L’atteggiamento morale verso gli animali in Occidente (espresso nel dibattito pubblico e nella legislazione) è cambiato considerevolmente nel tempo. Le prime leggi anti-crudeltà della Gran Bretagna furono introdotte nel Cruelty to Animals Act del 1835. Questo fu seguito da leggi simili in molti altri paesi, specialmente nella seconda metà del 20° secolo. Queste leggi non sfidavano l’idea che gli altri animali sono risorse per l’uso umano e limitavano solo quegli atti di crudeltà che (a) avevano poche ripercussioni economiche o sociali; e (b) erano offensivi per la sensibilità umana (il cosiddetto principio di offesa) o in contrasto con la dignità umana. Questi regolamenti avevano un carattere antropocentrico: generalmente davano agli interessi economici e ricreativi dell’uomo, come l’allevamento, la pesca e gli sport sanguinari, una priorità maggiore della sofferenza degli animali – cioè favorivano i valori strumentali degli animali rispetto a quelli intrinseci.
Nella seconda metà del XX secolo, l’intensificazione dell’allevamento del bestiame, la crescita degli allevamenti di maiali e polli e l’aumento dell’uso di animali in dannosi esperimenti di laboratorio provocarono accesi dibattiti in cui le conseguenze negative per gli animali stessi divennero un problema. In particolare durante gli anni ’60 e ’70, gruppi di pressione iniziarono a difendere gli interessi degli animali tenuti in laboratorio e negli allevamenti. Hanno espresso il loro malcontento per le leggi che proteggevano la crudeltà istituzionale delle industrie di sfruttamento degli animali, mentre proibivano solo alcuni atti di crudeltà individuale in determinate situazioni.

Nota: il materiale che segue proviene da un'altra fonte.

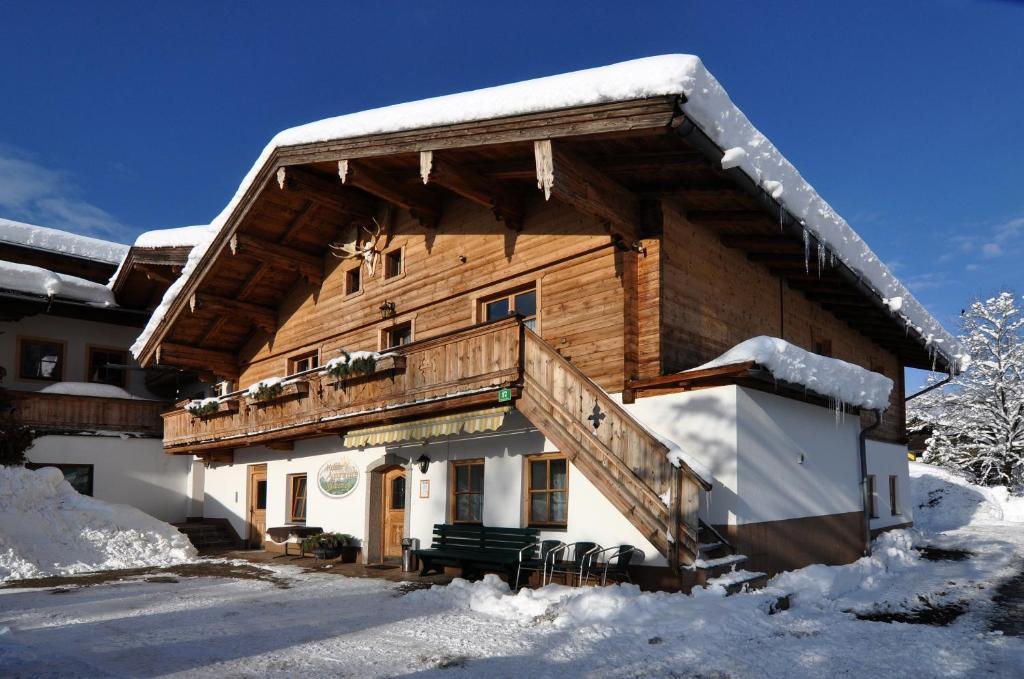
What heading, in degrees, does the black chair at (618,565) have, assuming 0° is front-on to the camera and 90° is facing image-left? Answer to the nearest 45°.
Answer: approximately 45°

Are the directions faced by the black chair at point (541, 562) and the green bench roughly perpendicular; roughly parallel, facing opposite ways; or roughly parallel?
roughly parallel

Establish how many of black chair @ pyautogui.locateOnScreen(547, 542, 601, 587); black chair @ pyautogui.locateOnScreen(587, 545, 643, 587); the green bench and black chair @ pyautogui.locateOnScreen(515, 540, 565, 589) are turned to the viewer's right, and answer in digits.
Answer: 0

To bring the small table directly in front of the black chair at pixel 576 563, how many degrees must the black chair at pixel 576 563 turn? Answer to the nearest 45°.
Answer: approximately 90° to its right

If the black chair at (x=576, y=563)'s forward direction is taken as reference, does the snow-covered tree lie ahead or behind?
behind

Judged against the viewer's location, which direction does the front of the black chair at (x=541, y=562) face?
facing the viewer and to the left of the viewer

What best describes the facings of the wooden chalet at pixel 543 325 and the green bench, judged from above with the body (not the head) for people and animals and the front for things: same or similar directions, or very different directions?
same or similar directions

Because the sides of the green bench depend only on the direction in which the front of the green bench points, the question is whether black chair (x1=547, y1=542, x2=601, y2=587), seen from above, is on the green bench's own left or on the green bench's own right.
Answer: on the green bench's own left

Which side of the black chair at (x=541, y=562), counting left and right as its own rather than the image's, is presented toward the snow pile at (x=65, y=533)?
right

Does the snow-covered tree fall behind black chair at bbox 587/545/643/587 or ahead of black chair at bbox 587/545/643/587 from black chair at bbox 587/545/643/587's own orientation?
behind

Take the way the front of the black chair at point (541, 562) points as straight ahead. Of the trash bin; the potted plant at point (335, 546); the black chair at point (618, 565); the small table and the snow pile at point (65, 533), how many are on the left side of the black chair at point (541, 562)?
1

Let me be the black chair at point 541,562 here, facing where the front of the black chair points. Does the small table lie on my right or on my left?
on my right
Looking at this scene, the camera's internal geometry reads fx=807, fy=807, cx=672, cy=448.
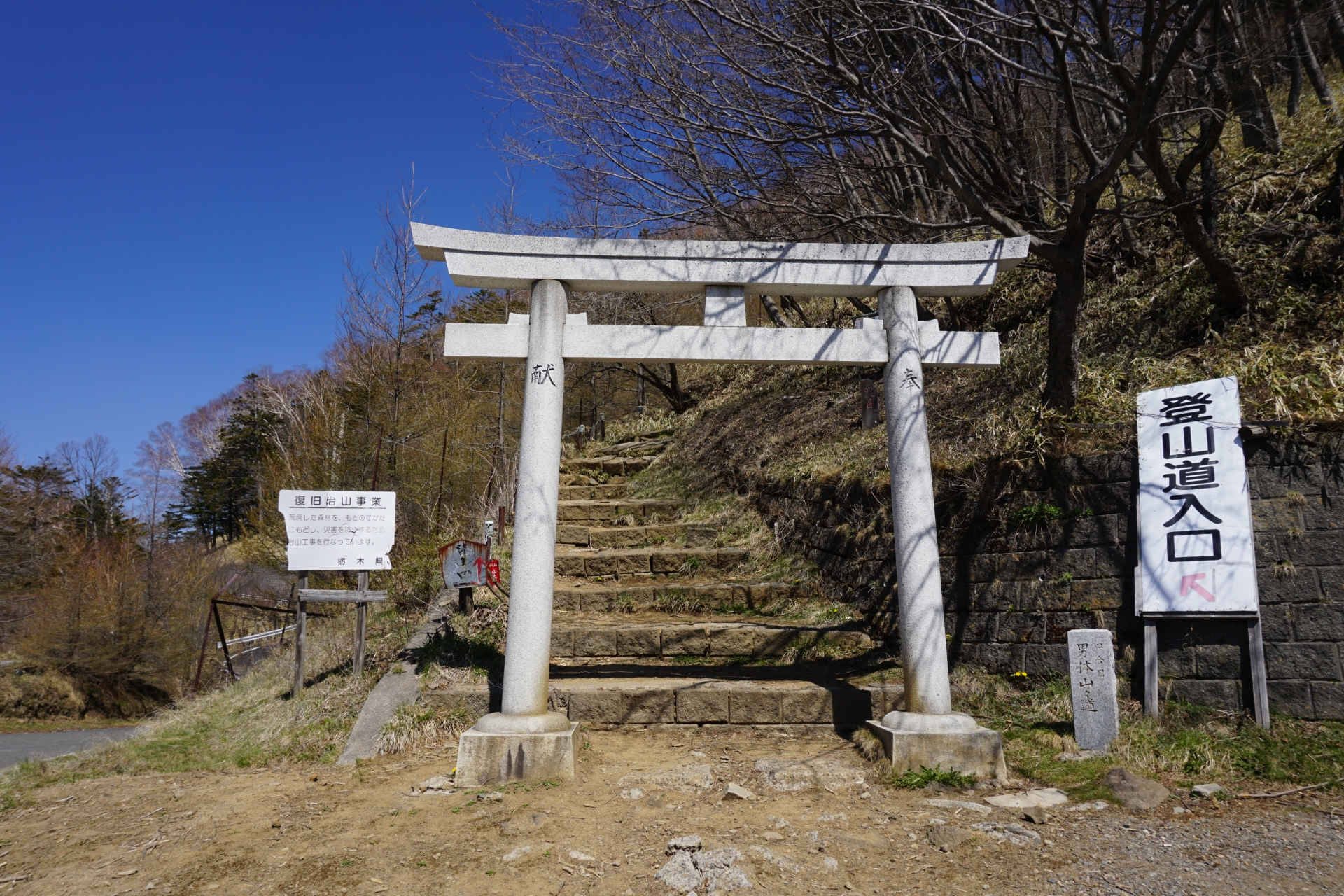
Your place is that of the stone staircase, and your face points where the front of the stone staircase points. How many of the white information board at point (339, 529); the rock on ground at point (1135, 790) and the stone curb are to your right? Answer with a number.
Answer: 2

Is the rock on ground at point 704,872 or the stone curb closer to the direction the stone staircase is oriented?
the rock on ground

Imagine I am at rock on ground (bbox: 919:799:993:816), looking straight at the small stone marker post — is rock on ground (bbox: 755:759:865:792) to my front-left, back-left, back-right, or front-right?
back-left

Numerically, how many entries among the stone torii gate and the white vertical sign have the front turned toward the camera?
2

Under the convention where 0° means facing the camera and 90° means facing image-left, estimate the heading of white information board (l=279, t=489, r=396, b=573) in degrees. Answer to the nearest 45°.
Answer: approximately 0°

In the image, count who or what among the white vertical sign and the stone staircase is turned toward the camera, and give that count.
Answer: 2

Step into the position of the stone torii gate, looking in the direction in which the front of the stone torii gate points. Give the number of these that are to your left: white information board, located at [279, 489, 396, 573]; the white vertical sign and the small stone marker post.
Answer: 2

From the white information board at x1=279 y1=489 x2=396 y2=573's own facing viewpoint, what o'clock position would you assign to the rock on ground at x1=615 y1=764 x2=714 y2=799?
The rock on ground is roughly at 11 o'clock from the white information board.

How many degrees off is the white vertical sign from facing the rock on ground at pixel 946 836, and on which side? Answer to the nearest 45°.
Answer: approximately 45° to its right

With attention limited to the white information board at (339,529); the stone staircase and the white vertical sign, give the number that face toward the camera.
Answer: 3

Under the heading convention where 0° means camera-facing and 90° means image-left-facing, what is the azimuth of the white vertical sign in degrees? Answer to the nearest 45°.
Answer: approximately 0°

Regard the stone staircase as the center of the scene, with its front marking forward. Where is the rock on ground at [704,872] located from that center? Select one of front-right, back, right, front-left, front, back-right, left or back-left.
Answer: front
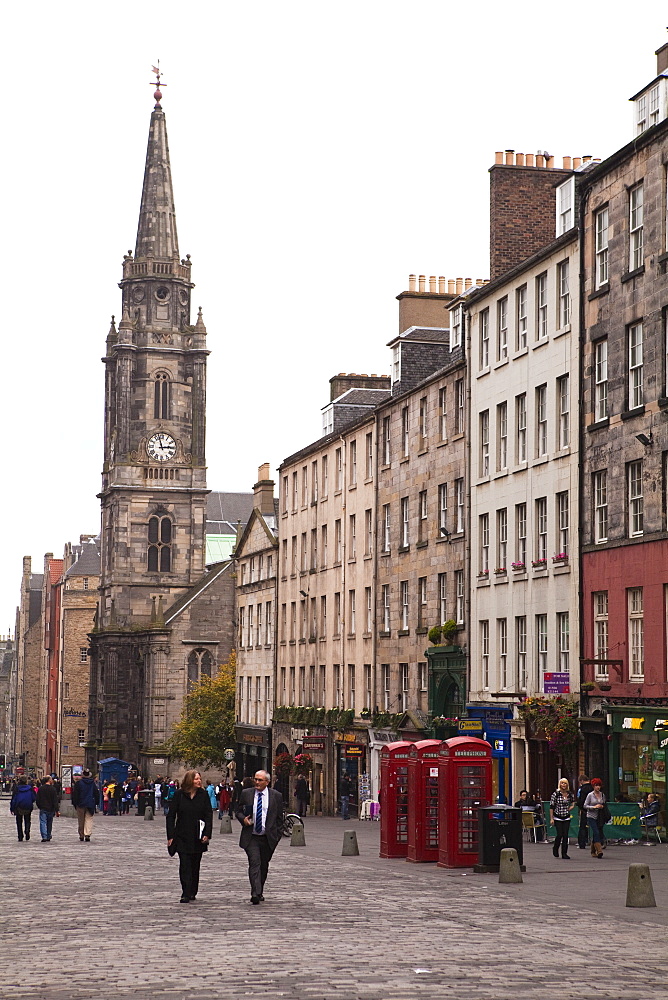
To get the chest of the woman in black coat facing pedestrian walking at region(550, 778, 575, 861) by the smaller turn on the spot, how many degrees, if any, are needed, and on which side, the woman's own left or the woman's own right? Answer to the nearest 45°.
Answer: approximately 135° to the woman's own left

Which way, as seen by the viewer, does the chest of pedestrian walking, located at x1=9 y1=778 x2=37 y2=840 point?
away from the camera

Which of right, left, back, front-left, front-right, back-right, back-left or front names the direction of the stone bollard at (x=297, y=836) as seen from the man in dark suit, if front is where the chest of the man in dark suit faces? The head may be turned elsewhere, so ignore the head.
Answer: back

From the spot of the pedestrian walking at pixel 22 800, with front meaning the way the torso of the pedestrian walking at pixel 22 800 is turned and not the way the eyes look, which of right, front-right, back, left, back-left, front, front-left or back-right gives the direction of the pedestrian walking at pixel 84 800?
right

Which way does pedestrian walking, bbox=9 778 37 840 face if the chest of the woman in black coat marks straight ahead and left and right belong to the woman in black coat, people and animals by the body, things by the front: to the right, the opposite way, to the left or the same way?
the opposite way

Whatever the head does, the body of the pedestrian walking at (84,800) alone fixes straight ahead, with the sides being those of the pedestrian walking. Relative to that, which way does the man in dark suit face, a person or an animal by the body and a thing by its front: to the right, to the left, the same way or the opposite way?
the opposite way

Chiedevano nuove forme di legislazione che proteggessero gli animali per ragioni non antropocentriche.
In queste discussioni (sulla rilevanza morale del benessere dell’animale) erano coinvolte due questioni chiave. Per cominciare, il principio del danno, piuttosto che quello dell’offesa, dovrebbe essere il fondamento morale per la protezione degli animali. In secondo luogo, per quanto riguarda lo scetticismo espresso dagli scienziati sulla presenza di coscienza e autocoscienza negli animali, si dovrebbe concedere loro il beneficio del dubbio adottando il cosiddetto postulato di analogia. La ricerca etologica applicata sul comportamento degli animali in cattività ha chiarito che l’uso intensivo degli animali ha effetti negativi sulla salute e il benessere dell’animale. Tuttavia, la preoccupazione per il benessere degli animali doveva essere epurata dall’antropomorfismo e dal sentimentalismo. Questo punto di vista è preso per esempio in un rapporto della Federazione olandese dei veterinari della CEE (FVE, 1978) riguardante i problemi di benessere degli animali domestici. Questo documento afferma che:
anche se gli interessi degli animali sono spesso in conflitto con le esigenze della società, la società rimane responsabile del benessere degli animali coinvolti. Le considerazioni sul benessere degli animali dovrebbero essere basate su norme veterinarie, scientifiche ed etologiche, ma non sui sentimenti. E anche se gli animali non hanno diritti fondamentali, gli esseri umani hanno alcuni obblighi morali nei loro confronti.